Trewitt was wedged behind some stunted cripple of what passed for a tree in the higher altitudes of the Sierra del Carrizai. He shivered at the memory of Roberto’s sudden passing, which was — when, yesterday? the day before? And he shivered also for the cold, which was intense, and thought briefly of all the coats he’d owned in his life, nice, solid, American coats, parkas and jackets and tweeds and windbreakers, a whole life written in coats, and now, now when he really needed one, he didn’t have it, didn’t have a goddamned thing.

“Mother of God, this is one fine mess,” said Ramirez. “Jesus, Mr. Gringo, I wish you’d hit that fart in the car.”

Trewitt wished he’d hit him too. He also wished Ramirez hadn’t shot Meza and maybe had talked to “them” — whoever they were. He also wished he wasn’t on this mountain.

A shower of pebbles now descended on him, and he turned to watch the big Mexican slither off. Wearily, Trewitt knew he had to join him. The trick was to keep moving, keep crawling and sliding and hopping from rock to rock and gulch to gulch and knob to knob. They were being stalked by — how many now? Who knew? But bullets came their way often, kicking up vivid little blasts where they hit. Scary as hell. You never knew when it was coming.

At the same time Trewitt was almost beyond caring about moving on. His terror had eaten most of his energy, and his exhaustion had claimed what was left. He bled in a hundred places from assorted cuts, bruises, and nicks. He was rankly filthy and his own odor revolted him. A terrible depression, a sensation of worthlessness, a sense of having once again fulfilled his own lowest expectations of himself haunted him.

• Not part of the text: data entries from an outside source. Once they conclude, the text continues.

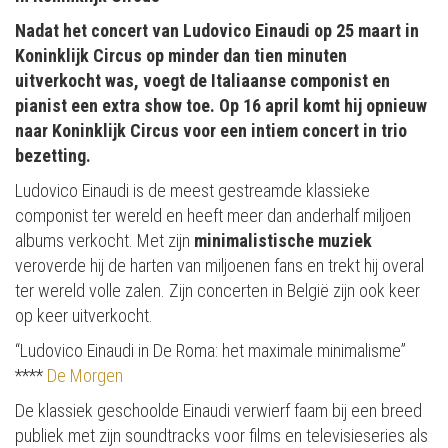
Nadat het concert van Ludovico Einaudi op 25 maart in
Koninklijk Circus op minder dan tien minuten
uitverkocht was, voegt de Italiaanse componist en
pianist een extra show toe. Op 16 april komt hij opnieuw
naar Koninklijk Circus voor een intiem concert in trio
bezetting.
Ludovico Einaudi is de meest gestreamde klassieke
componist ter wereld en heeft meer dan anderhalf miljoen
albums verkocht. Met zijn
minimalistische muziek
veroverde hij de harten van miljoenen fans en trekt hij overal
ter wereld volle zalen. Zijn concerten in België zijn ook keer
op keer uitverkocht.
“Ludovico Einaudi in De Roma: het maximale minimalisme”
****
De Morgen
De klassiek geschoolde Einaudi verwierf faam bij een breed
publiek met zijn soundtracks voor films en televisieseries als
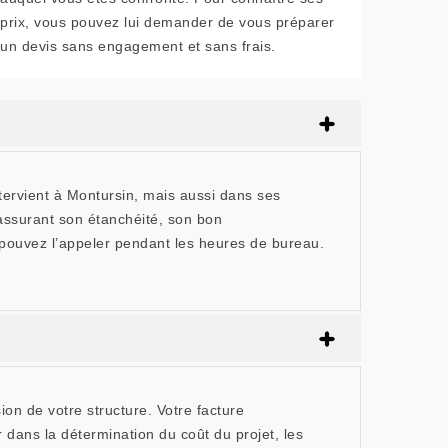
prix, vous pouvez lui demander de vous préparer
un devis sans engagement et sans frais.
tervient à Montursin, mais aussi dans ses
 assurant son étanchéité, son bon
s pouvez l’appeler pendant les heures de bureau.
ion de votre structure. Votre facture
dans la détermination du coût du projet, les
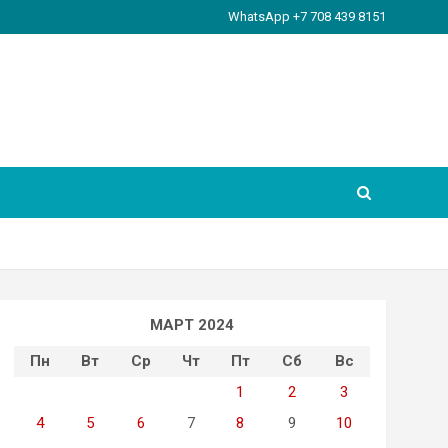
WhatsApp +7 708 439 8151
МАРТ 2024
Пн
Вт
Ср
Чт
Пт
Сб
Вс
1
2
3
4
5
6
7
8
9
10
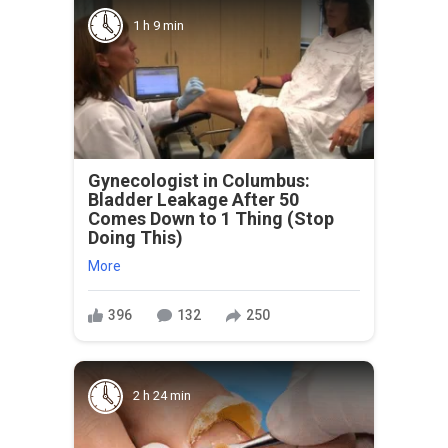
1 h 9 min
Gynecologist in Columbus:
Bladder Leakage After 50
Comes Down to 1 Thing (Stop
Doing This)
More
396
132
250
2 h 24 min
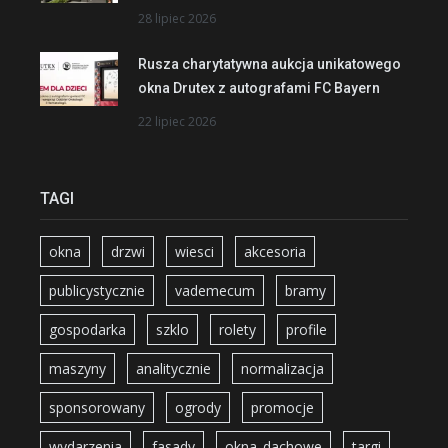
28 lipiec 2026
Rusza charytatywna aukcja unikatowego
okna Drutex z autografami FC Bayern
22 lipiec 2026
TAGI
okna
drzwi
wiesci
akcesoria
publicystycznie
vademecum
bramy
gospodarka
szklo
rolety
profile
maszyny
analitycznie
normalizacja
sponsorowany
ogrody
promocje
wydarzenia
fasady
okna_dachowe
targi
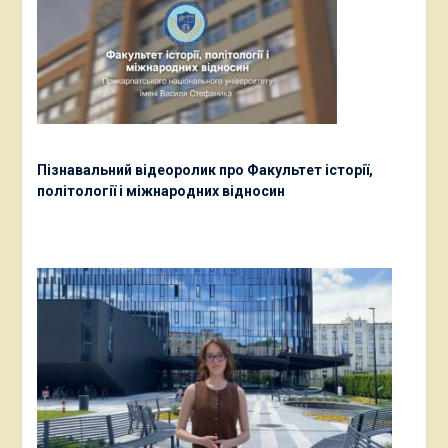
Пізнавальний відеоролик про Факультет історії,
політології і міжнародних відносин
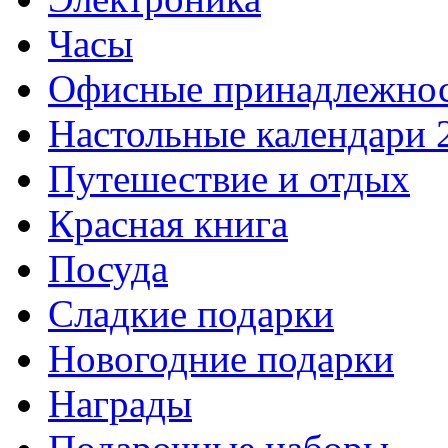
Часы
Офисные принадлежно
Настольные календари 
Путешествие и отдых
Красная книга
Посуда
Сладкие подарки
Новогодние подарки
Награды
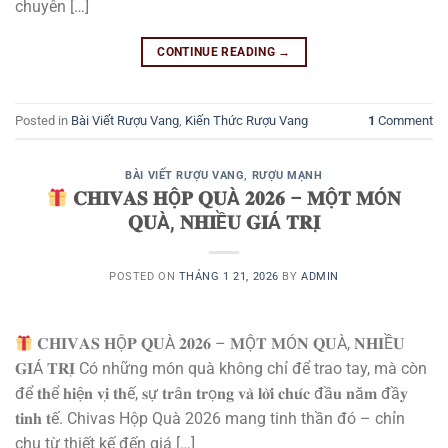
chuyên […]
CONTINUE READING
→
Posted in
Bài Viết Rượu Vang
,
Kiến Thức Rượu Vang
1
Comment
BÀI VIẾT RƯỢU VANG
,
RƯỢU MẠNH
𝐂𝐇𝐈𝐕𝐀𝐒 𝐇Ộ𝐏 𝐐𝐔À 𝟐𝟎𝟐𝟔 – 𝐌Ộ𝐓 𝐌Ó𝐍
𝐐𝐔À, 𝐍𝐇𝐈Ề𝐔 𝐆𝐈Á 𝐓𝐑𝐈̣
POSTED ON
THÁNG 1 21, 2026
BY
ADMIN
𝐂𝐇𝐈𝐕𝐀𝐒 𝐇Ộ𝐏 𝐐𝐔À 𝟐𝟎𝟐𝟔 – 𝐌Ộ𝐓 𝐌Ó𝐍 𝐐𝐔À, 𝐍𝐇𝐈Ề𝐔
𝐆𝐈Á 𝐓𝐑𝐈̣ Có những món quà không chỉ để trao tay, mà còn
để 𝐭𝐡ể 𝐡𝐢ệ𝐧 𝐯𝐢̣ 𝐭𝐡ế, 𝐬ự 𝐭𝐫â𝐧 𝐭𝐫ọ𝐧𝐠 𝐯𝐚̀ 𝐥𝐨̛̀𝐢 𝐜𝐡𝐮́𝐜 đầ𝐮 𝐧ă𝐦 đầ𝐲
𝐭𝐢𝐧𝐡 𝐭ế. Chivas Hộp Quà 2026 mang tinh thần đó – chỉn
chu từ thiết kế đến giá […]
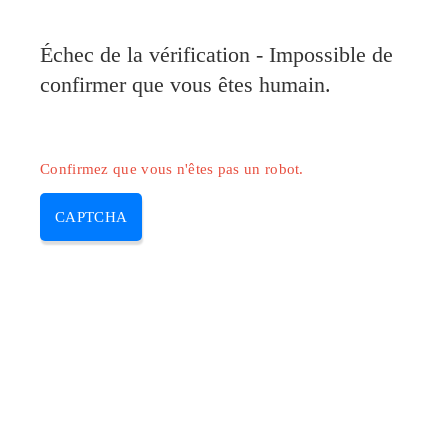
Pilote-Canon.com
Échec de la vérification - Impossible de
MENU
confirmer que vous êtes humain.
Skip
to
content
Confirmez que vous n'êtes pas un robot.
CAPTCHA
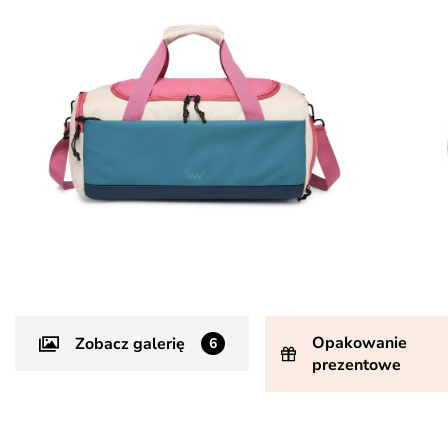
Opakowanie
Zobacz galerię
6
prezentowe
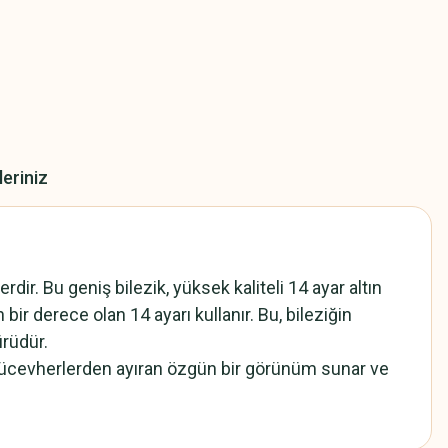
leriniz
ir. Bu geniş bilezik, yüksek kaliteli 14 ayar altın
en bir derece olan 14 ayarı kullanır. Bu, bileziğin
ürüdür.
iğer mücevherlerden ayıran özgün bir görünüm sunar ve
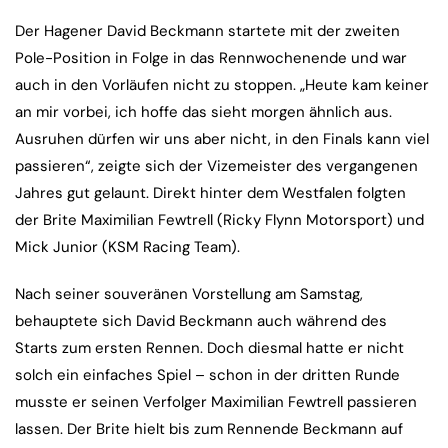
Der Hagener David Beckmann startete mit der zweiten
Pole-Position in Folge in das Rennwochenende und war
auch in den Vorläufen nicht zu stoppen. „Heute kam keiner
an mir vorbei, ich hoffe das sieht morgen ähnlich aus.
Ausruhen dürfen wir uns aber nicht, in den Finals kann viel
passieren“, zeigte sich der Vizemeister des vergangenen
Jahres gut gelaunt. Direkt hinter dem Westfalen folgten
der Brite Maximilian Fewtrell (Ricky Flynn Motorsport) und
Mick Junior (KSM Racing Team).
Nach seiner souveränen Vorstellung am Samstag,
behauptete sich David Beckmann auch während des
Starts zum ersten Rennen. Doch diesmal hatte er nicht
solch ein einfaches Spiel – schon in der dritten Runde
musste er seinen Verfolger Maximilian Fewtrell passieren
lassen. Der Brite hielt bis zum Rennende Beckmann auf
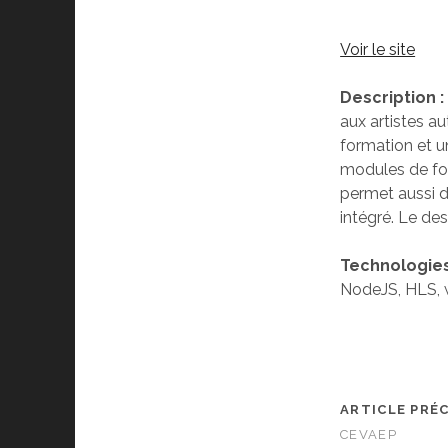
Voir le site
Description :
aux artistes a
formation et u
modules de for
permet aussi d
intégré. Le des
Technologies 
NodeJS, HLS, 
ARTICLE PRÉ
CEVAEP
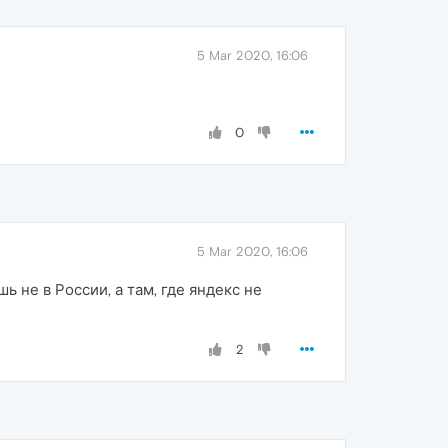
5 Mar 2020, 16:06
0
5 Mar 2020, 16:06
 не в России, а там, где яндекс не
2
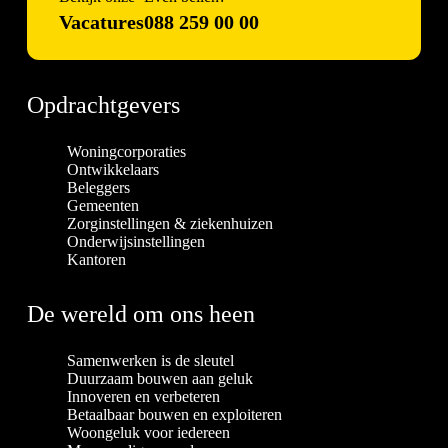
Vacatures
088 259 00 00
Opdrachtgevers
Woningcorporaties
Ontwikkelaars
Beleggers
Gemeenten
Zorginstellingen & ziekenhuizen
Onderwijsinstellingen
Kantoren
De wereld om ons heen
Samenwerken is de sleutel
Duurzaam bouwen aan geluk
Innoveren en verbeteren
Betaalbaar bouwen en exploiteren
Woongeluk voor iedereen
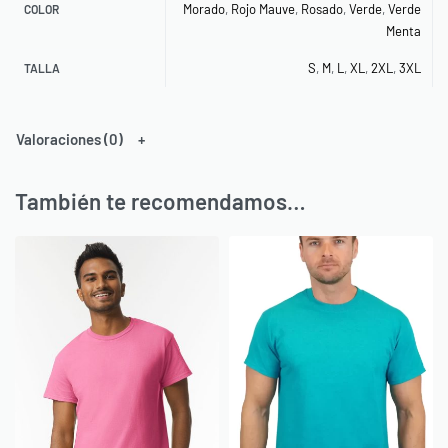
Morado
,
Rojo Mauve
,
Rosado
,
Verde
,
Verde
COLOR
Menta
S
,
M
,
L
,
XL
,
2XL
,
3XL
TALLA
Valoraciones (0)
También te recomendamos…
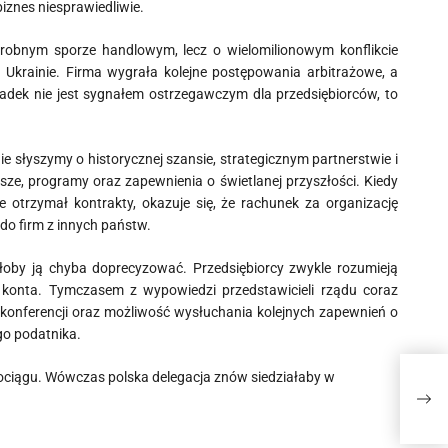
biznes niesprawiedliwie.
drobnym sporze handlowym, lecz o wielomilionowym konflikcie
 Ukrainie. Firma wygrała kolejne postępowania arbitrażowe, a
adek nie jest sygnałem ostrzegawczym dla przedsiębiorców, to
 słyszymy o historycznej szansie, strategicznym partnerstwie i
dusze, programy oraz zapewnienia o świetlanej przyszłości. Kiedy
 otrzymał kontrakty, okazuje się, że rachunek za organizację
do firm z innych państw.
żałoby ją chyba doprecyzować. Przedsiębiorcy zwykle rozumieją
 konta. Tymczasem z wypowiedzi przedstawicieli rządu coraz
 konferencji oraz możliwość wysłuchania kolejnych zapewnień o
go podatnika.
ciągu. Wówczas polska delegacja znów siedziałaby w
Uczn
pozn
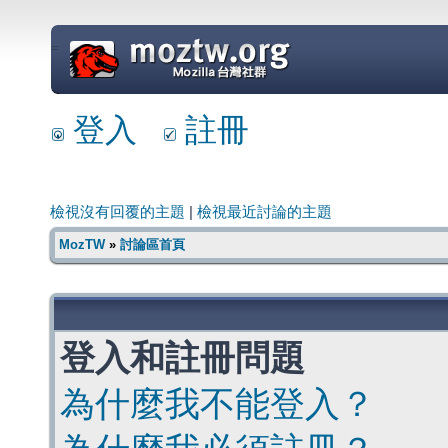
=
登入
註冊
檢視沒有回覆的主題
|
檢視最近討論的主題
MozTW
»
討論區首頁
登入和註冊問題
為什麼我不能登入？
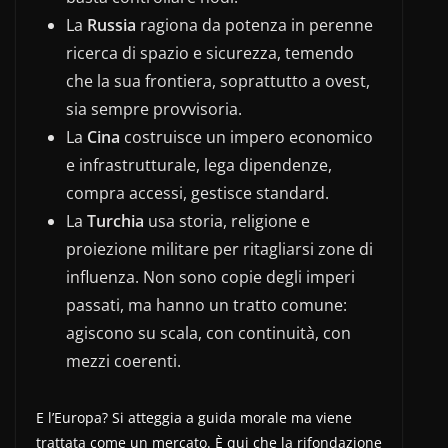
La
Russia
ragiona da potenza in perenne
ricerca di spazio e sicurezza, temendo
che la sua frontiera, soprattutto a ovest,
sia sempre provvisoria.
La
Cina
costruisce un impero economico
e infrastrutturale, lega dipendenze,
compra accessi, gestisce standard.
La
Turchia
usa storia, religione e
proiezione militare per ritagliarsi zone di
influenza. Non sono copie degli imperi
passati, ma hanno un tratto comune:
agiscono su scala, con continuità, con
mezzi coerenti.
E l’Europa? Si atteggia a guida morale ma viene
trattata come un mercato. È qui che la rifondazione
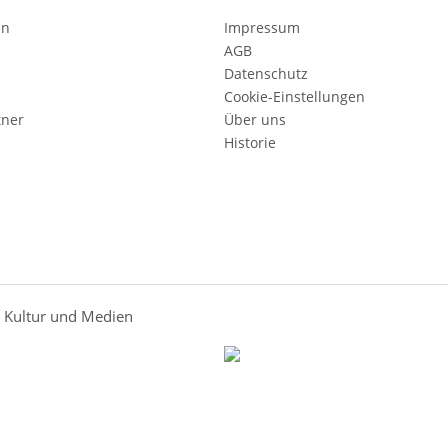
en
Impressum
AGB
Datenschutz
Cookie-Einstellungen
tner
Über uns
Historie
r Kultur und Medien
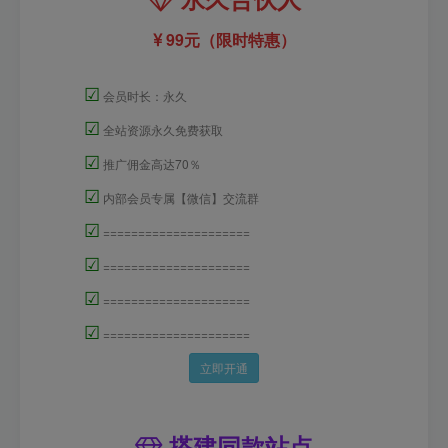
99元（限时特惠）
☑
会员时长：永久
☑
全站资源永久免费获取
☑
推广佣金高达70％
☑
内部会员专属【微信】交流群
☑
=====================
☑
=====================
☑
=====================
☑
=====================
立即开通
搭建同款站点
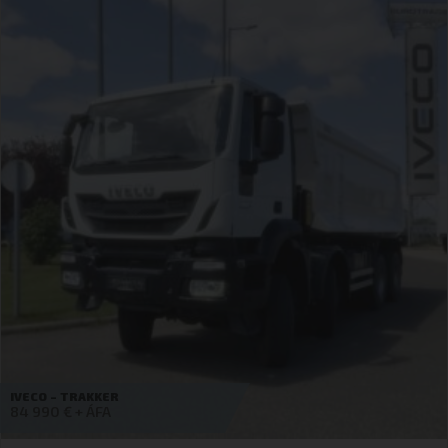
IVECO – TRAKKER
Érdeklődjön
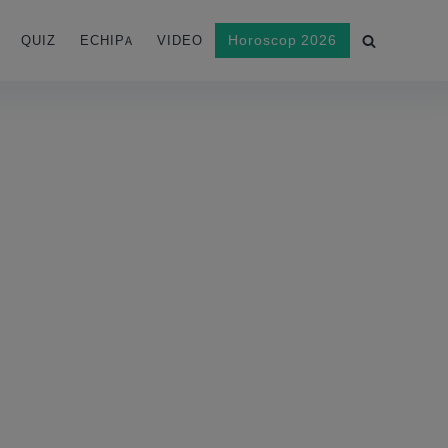
Horoscop 2026
QUIZ
ECHIPA
VIDEO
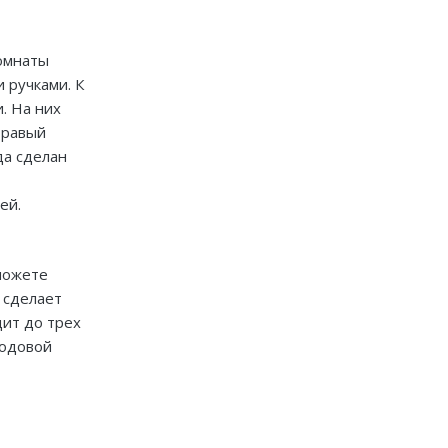
комнаты
 ручками. К
. На них
Правый
да сделан
При заказе от двух
изделий действует скидка
ей.
до 10%
Работаем только по индивидуальным
проектам. Адаптируем лучшие идеи
можете
дизайнеров под Ваши потребности.
 сделает
дит до трех
ходовой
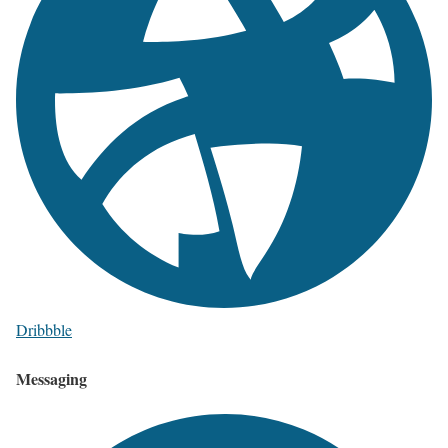
Dribbble
Messaging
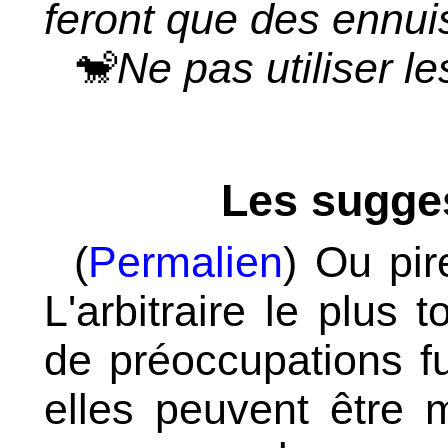
feront que des ennui
🐒
Ne pas utiliser l
Les sugges
(
Permalien
) Ou pir
L'arbitraire le plus 
de préoccupations fu
elles peuvent être 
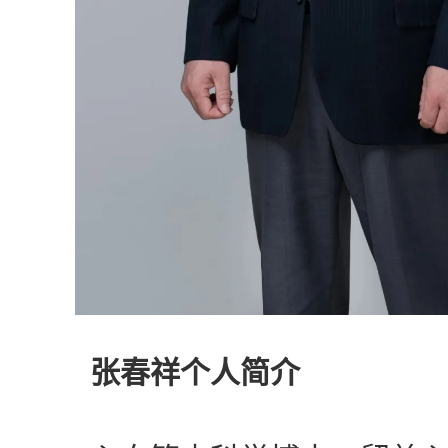
张春祥个人简介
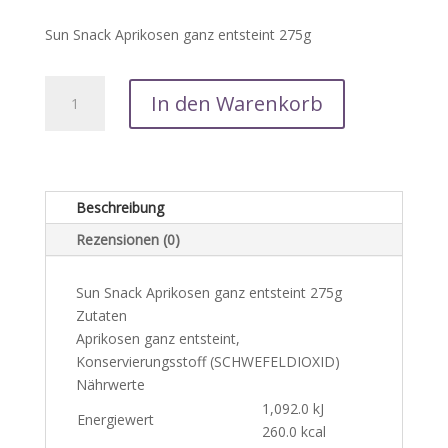
Sun Snack Aprikosen ganz entsteint 275g
Sun
In den Warenkorb
Snack
Aprikosen
ganz
entsteint
275g
Beschreibung
Menge
Rezensionen (0)
Sun Snack Aprikosen ganz entsteint 275g
Zutaten
Aprikosen ganz entsteint,
Konservierungsstoff (SCHWEFELDIOXID)
Nährwerte
1,092.0 kJ
Energiewert
260.0 kcal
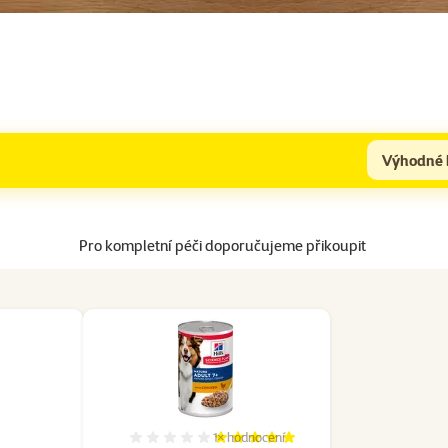
Výhodné 
Pro kompletní péči doporučujeme přikoupit
1×
hodnocení
cení 0%
Hodnocení 100%, počet hodnocení: 1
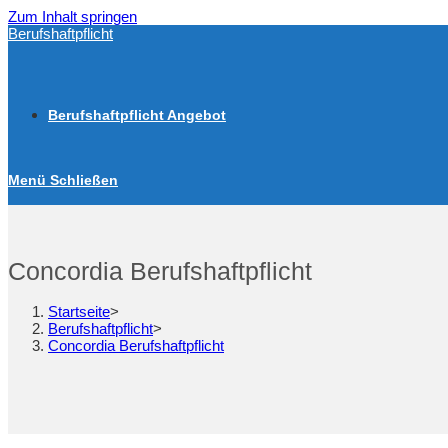
Zum Inhalt springen
Berufshaftpflicht
Berufshaftpflicht Angebot
Menü
Schließen
Concordia Berufshaftpflicht
Startseite
>
Berufshaftpflicht
>
Concordia Berufshaftpflicht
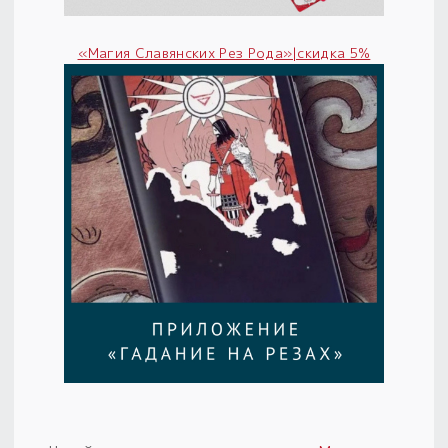
«Магия Славянских Рез Рода»|скидка 5%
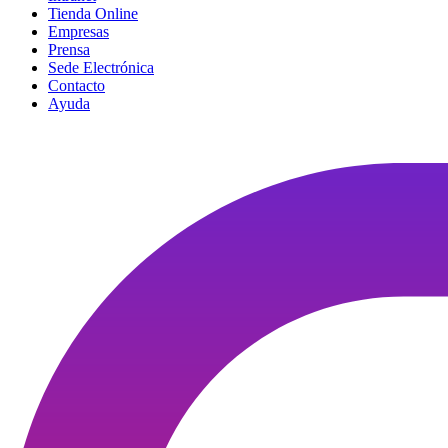
Tienda Online
Empresas
Prensa
Sede Electrónica
Contacto
Ayuda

You really are no good, Trewitt. You really are a fuck-up. You always were; you always will be.

He watched the Mexican slithering through the rocks like a wily lizard. Something else troubled Trewitt about all this: there was only one way to go, and that was up, but what happened when they got all the way to the top and ran out of mountain?

“We make a stand. Big heroes,” Ramirez said.

“Maybe we ought to try and talk to these guys.”

“Okay. You go talk. Go ahead, be my guest, you go talk.”

“Who are they? How many are there? Is this Kafka?”

Ramirez had no opinion on Kafka. He had no opinion on the identity of his pursuers either. But he thought there were at least five.

This Ramirez was something: totally incurious, totally indifferent to all things beyond himself. Trewitt knew he himself only existed to Ramirez as a kind of pointless but exotic addendum to reality, a kind of minor character good for a page or two in the Cervantes-scale epic of the Mexican’s own thunderous life. A norteamericano — Ramirez despised Americans, but it was nothing personal, for he despised Mexicans as well. He despised everybody, everything: it was a mark of greatness, a symbol of the kind of huge, greedy will that in more primitive times might have made of Ramirez some kind of legend, a Pancho Villa, an Aztec chieftain, a dictator. Or was this Trewitt’s imagination rollercoasting all over the place once again? For on the other hand, the more prosaic hand, Ramirez was just a large, stupid peasant with a peasant’s slyness and hard practical streak.

Yet he was important.

Somehow he fit into a pattern Trewitt could not understand.

He was important enough to kill, which made him important enough to save.

“Hey, Mister Gangster Man. You coming?” the Mexican called in his border English.

Trewitt rolled over and began to squirm up the mountain. At least where he was going there was a view.